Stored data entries

-------

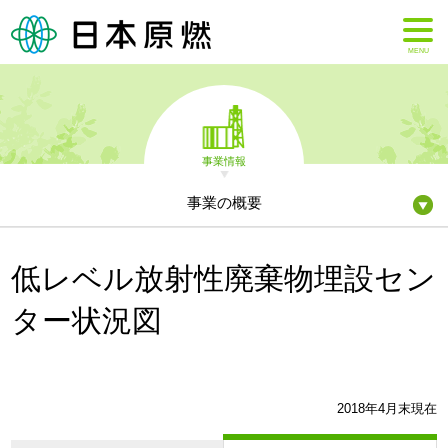
MENU
事業情報
事業の概要
低レベル放射性廃棄物埋設セン
ター状況図
2018年4月末現在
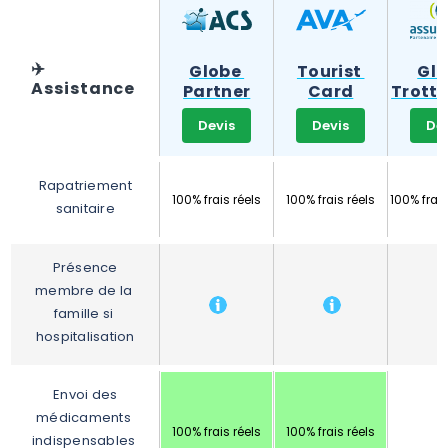
✈️
Globe 
Tourist 
Glo
Assistance
Partner
Card
Trotte
Devis
Devis
De
Rapatriement 
100% frais réels
100% frais réels
100% frais
sanitaire
Présence 
membre de la 
famille si 
hospitalisation
Envoi des 
médicaments 
100% frais réels
100% frais réels
indispensables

-------

Request
Output each record exactly as it appears, but not the pictures.

Finished exercise
MENU
事業情報
事業の概要
低レベル放射性廃棄物埋設セン
ター状況図
2018年4月末現在
✈️
Globe 
Tourist 
Glo
Assistance
Partner
Card
Trotte
Devis
Devis
De
Rapatriement 
100% frais réels
100% frais réels
100% frais
sanitaire
Présence 
membre de la 
famille si 
hospitalisation
Envoi des 
médicaments 
100% frais réels
100% frais réels
indispensables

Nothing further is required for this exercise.